# WORK INSTRUCTION
An exact, complete copy of the data that follows is needed.

(Stored data entries)
- - - - -
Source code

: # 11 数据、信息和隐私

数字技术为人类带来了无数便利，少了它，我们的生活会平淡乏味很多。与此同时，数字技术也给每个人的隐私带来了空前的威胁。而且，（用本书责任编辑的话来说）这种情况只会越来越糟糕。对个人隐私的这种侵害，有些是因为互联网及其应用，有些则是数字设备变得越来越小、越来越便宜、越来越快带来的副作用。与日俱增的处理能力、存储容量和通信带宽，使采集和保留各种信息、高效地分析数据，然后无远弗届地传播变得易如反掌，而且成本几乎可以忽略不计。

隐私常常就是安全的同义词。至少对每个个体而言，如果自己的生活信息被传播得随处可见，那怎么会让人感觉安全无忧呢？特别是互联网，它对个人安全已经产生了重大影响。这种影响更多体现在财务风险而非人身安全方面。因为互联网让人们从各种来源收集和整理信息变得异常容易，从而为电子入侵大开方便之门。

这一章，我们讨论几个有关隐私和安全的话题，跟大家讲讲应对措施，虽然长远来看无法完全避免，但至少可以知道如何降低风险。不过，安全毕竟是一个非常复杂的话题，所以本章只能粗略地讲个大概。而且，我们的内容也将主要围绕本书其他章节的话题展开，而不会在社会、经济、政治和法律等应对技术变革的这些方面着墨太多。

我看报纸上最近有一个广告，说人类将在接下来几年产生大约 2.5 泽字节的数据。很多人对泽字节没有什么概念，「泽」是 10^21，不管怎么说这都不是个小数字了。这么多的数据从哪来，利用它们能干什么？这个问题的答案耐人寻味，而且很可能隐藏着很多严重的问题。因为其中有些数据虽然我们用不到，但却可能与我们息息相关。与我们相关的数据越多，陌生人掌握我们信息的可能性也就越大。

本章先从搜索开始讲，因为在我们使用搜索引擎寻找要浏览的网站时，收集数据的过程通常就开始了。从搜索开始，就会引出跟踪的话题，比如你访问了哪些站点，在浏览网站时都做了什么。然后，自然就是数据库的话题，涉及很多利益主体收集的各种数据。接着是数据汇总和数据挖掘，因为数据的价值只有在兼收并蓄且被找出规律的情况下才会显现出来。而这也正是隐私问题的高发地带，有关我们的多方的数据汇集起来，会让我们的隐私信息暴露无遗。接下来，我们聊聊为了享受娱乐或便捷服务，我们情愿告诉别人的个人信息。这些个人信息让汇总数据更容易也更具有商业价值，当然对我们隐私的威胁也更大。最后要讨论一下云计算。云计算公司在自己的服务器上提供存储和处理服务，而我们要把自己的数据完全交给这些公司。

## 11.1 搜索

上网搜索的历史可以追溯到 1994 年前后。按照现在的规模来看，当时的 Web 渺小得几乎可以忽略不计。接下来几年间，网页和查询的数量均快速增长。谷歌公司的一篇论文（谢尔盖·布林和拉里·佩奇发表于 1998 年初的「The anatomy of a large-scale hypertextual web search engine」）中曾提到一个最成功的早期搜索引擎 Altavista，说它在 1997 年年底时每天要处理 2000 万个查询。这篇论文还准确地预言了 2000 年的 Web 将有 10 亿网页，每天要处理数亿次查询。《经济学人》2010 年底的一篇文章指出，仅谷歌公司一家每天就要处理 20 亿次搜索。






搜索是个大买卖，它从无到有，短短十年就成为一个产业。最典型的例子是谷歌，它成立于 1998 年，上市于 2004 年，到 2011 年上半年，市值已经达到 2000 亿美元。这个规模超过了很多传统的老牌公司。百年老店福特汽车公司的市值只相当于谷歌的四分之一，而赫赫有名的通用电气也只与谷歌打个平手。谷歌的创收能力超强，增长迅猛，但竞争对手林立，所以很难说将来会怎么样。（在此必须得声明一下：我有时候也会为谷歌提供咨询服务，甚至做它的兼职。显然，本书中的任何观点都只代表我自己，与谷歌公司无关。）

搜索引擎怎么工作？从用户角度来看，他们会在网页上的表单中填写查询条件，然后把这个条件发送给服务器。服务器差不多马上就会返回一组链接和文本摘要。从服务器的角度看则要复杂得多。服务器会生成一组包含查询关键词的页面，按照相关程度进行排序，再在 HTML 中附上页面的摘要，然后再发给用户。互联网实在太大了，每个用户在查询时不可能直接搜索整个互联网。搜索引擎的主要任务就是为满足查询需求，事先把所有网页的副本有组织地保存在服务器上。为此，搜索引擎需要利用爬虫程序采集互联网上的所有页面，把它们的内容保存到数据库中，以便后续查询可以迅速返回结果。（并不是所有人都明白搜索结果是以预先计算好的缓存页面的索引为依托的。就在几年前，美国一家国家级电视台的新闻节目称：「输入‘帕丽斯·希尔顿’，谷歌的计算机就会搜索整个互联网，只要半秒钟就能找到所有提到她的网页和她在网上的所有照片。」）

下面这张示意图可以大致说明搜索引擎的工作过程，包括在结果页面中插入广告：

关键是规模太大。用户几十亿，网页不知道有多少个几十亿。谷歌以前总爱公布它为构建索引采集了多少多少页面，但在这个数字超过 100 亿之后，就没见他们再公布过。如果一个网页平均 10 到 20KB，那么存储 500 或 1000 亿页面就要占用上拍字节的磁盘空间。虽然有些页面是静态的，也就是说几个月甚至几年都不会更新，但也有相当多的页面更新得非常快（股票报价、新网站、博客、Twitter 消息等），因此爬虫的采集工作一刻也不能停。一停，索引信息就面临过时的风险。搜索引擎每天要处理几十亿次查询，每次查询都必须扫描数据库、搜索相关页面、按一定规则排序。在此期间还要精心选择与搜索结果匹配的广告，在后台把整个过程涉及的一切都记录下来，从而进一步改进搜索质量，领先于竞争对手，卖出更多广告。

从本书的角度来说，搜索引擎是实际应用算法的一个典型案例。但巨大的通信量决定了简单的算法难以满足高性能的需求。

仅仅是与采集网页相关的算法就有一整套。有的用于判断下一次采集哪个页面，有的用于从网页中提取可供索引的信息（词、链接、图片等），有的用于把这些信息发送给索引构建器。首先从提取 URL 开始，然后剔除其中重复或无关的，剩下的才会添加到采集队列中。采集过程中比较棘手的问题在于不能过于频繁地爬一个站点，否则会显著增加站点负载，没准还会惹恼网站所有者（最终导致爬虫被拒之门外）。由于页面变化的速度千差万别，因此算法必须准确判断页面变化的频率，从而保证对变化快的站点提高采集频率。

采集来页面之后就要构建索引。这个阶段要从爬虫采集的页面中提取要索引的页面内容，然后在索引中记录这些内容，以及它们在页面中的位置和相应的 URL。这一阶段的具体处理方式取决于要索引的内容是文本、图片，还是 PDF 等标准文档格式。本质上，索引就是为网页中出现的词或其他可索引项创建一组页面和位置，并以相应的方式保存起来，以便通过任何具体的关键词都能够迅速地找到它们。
- - - - -
# TASK OUTPUT
Source code

: # 11 数据、信息和隐私

数字技术为人类带来了无数便利，少了它，我们的生活会平淡乏味很多。与此同时，数字技术也给每个人的隐私带来了空前的威胁。而且，（用本书责任编辑的话来说）这种情况只会越来越糟糕。对个人隐私的这种侵害，有些是因为互联网及其应用，有些则是数字设备变得越来越小、越来越便宜、越来越快带来的副作用。与日俱增的处理能力、存储容量和通信带宽，使采集和保留各种信息、高效地分析数据，然后无远弗届地传播变得易如反掌，而且成本几乎可以忽略不计。

隐私常常就是安全的同义词。至少对每个个体而言，如果自己的生活信息被传播得随处可见，那怎么会让人感觉安全无忧呢？特别是互联网，它对个人安全已经产生了重大影响。这种影响更多体现在财务风险而非人身安全方面。因为互联网让人们从各种来源收集和整理信息变得异常容易，从而为电子入侵大开方便之门。

这一章，我们讨论几个有关隐私和安全的话题，跟大家讲讲应对措施，虽然长远来看无法完全避免，但至少可以知道如何降低风险。不过，安全毕竟是一个非常复杂的话题，所以本章只能粗略地讲个大概。而且，我们的内容也将主要围绕本书其他章节的话题展开，而不会在社会、经济、政治和法律等应对技术变革的这些方面着墨太多。

我看报纸上最近有一个广告，说人类将在接下来几年产生大约 2.5 泽字节的数据。很多人对泽字节没有什么概念，「泽」是 10^21，不管怎么说这都不是个小数字了。这么多的数据从哪来，利用它们能干什么？这个问题的答案耐人寻味，而且很可能隐藏着很多严重的问题。因为其中有些数据虽然我们用不到，但却可能与我们息息相关。与我们相关的数据越多，陌生人掌握我们信息的可能性也就越大。

本章先从搜索开始讲，因为在我们使用搜索引擎寻找要浏览的网站时，收集数据的过程通常就开始了。从搜索开始，就会引出跟踪的话题，比如你访问了哪些站点，在浏览网站时都做了什么。然后，自然就是数据库的话题，涉及很多利益主体收集的各种数据。接着是数据汇总和数据挖掘，因为数据的价值只有在兼收并蓄且被找出规律的情况下才会显现出来。而这也正是隐私问题的高发地带，有关我们的多方的数据汇集起来，会让我们的隐私信息暴露无遗。接下来，我们聊聊为了享受娱乐或便捷服务，我们情愿告诉别人的个人信息。这些个人信息让汇总数据更容易也更具有商业价值，当然对我们隐私的威胁也更大。最后要讨论一下云计算。云计算公司在自己的服务器上提供存储和处理服务，而我们要把自己的数据完全交给这些公司。

## 11.1 搜索

上网搜索的历史可以追溯到 1994 年前后。按照现在的规模来看，当时的 Web 渺小得几乎可以忽略不计。接下来几年间，网页和查询的数量均快速增长。谷歌公司的一篇论文（谢尔盖·布林和拉里·佩奇发表于 1998 年初的「The anatomy of a large-scale hypertextual web search engine」）中曾提到一个最成功的早期搜索引擎 Altavista，说它在 1997 年年底时每天要处理 2000 万个查询。这篇论文还准确地预言了 2000 年的 Web 将有 10 亿网页，每天要处理数亿次查询。《经济学人》2010 年底的一篇文章指出，仅谷歌公司一家每天就要处理 20 亿次搜索。






搜索是个大买卖，它从无到有，短短十年就成为一个产业。最典型的例子是谷歌，它成立于 1998 年，上市于 2004 年，到 2011 年上半年，市值已经达到 2000 亿美元。这个规模超过了很多传统的老牌公司。百年老店福特汽车公司的市值只相当于谷歌的四分之一，而赫赫有名的通用电气也只与谷歌打个平手。谷歌的创收能力超强，增长迅猛，但竞争对手林立，所以很难说将来会怎么样。（在此必须得声明一下：我有时候也会为谷歌提供咨询服务，甚至做它的兼职。显然，本书中的任何观点都只代表我自己，与谷歌公司无关。）

搜索引擎怎么工作？从用户角度来看，他们会在网页上的表单中填写查询条件，然后把这个条件发送给服务器。服务器差不多马上就会返回一组链接和文本摘要。从服务器的角度看则要复杂得多。服务器会生成一组包含查询关键词的页面，按照相关程度进行排序，再在 HTML 中附上页面的摘要，然后再发给用户。互联网实在太大了，每个用户在查询时不可能直接搜索整个互联网。搜索引擎的主要任务就是为满足查询需求，事先把所有网页的副本有组织地保存在服务器上。为此，搜索引擎需要利用爬虫程序采集互联网上的所有页面，把它们的内容保存到数据库中，以便后续查询可以迅速返回结果。（并不是所有人都明白搜索结果是以预先计算好的缓存页面的索引为依托的。就在几年前，美国一家国家级电视台的新闻节目称：「输入‘帕丽斯·希尔顿’，谷歌的计算机就会搜索整个互联网，只要半秒钟就能找到所有提到她的网页和她在网上的所有照片。」）

下面这张示意图可以大致说明搜索引擎的工作过程，包括在结果页面中插入广告：

关键是规模太大。用户几十亿，网页不知道有多少个几十亿。谷歌以前总爱公布它为构建索引采集了多少多少页面，但在这个数字超过 100 亿之后，就没见他们再公布过。如果一个网页平均 10 到 20KB，那么存储 500 或 1000 亿页面就要占用上拍字节的磁盘空间。虽然有些页面是静态的，也就是说几个月甚至几年都不会更新，但也有相当多的页面更新得非常快（股票报价、新网站、博客、Twitter 消息等），因此爬虫的采集工作一刻也不能停。一停，索引信息就面临过时的风险。搜索引擎每天要处理几十亿次查询，每次查询都必须扫描数据库、搜索相关页面、按一定规则排序。在此期间还要精心选择与搜索结果匹配的广告，在后台把整个过程涉及的一切都记录下来，从而进一步改进搜索质量，领先于竞争对手，卖出更多广告。

从本书的角度来说，搜索引擎是实际应用算法的一个典型案例。但巨大的通信量决定了简单的算法难以满足高性能的需求。

仅仅是与采集网页相关的算法就有一整套。有的用于判断下一次采集哪个页面，有的用于从网页中提取可供索引的信息（词、链接、图片等），有的用于把这些信息发送给索引构建器。首先从提取 URL 开始，然后剔除其中重复或无关的，剩下的才会添加到采集队列中。采集过程中比较棘手的问题在于不能过于频繁地爬一个站点，否则会显著增加站点负载，没准还会惹恼网站所有者（最终导致爬虫被拒之门外）。由于页面变化的速度千差万别，因此算法必须准确判断页面变化的频率，从而保证对变化快的站点提高采集频率。

采集来页面之后就要构建索引。这个阶段要从爬虫采集的页面中提取要索引的页面内容，然后在索引中记录这些内容，以及它们在页面中的位置和相应的 URL。这一阶段的具体处理方式取决于要索引的内容是文本、图片，还是 PDF 等标准文档格式。本质上，索引就是为网页中出现的词或其他可索引项创建一组页面和位置，并以相应的方式保存起来，以便通过任何具体的关键词都能够迅速地找到它们。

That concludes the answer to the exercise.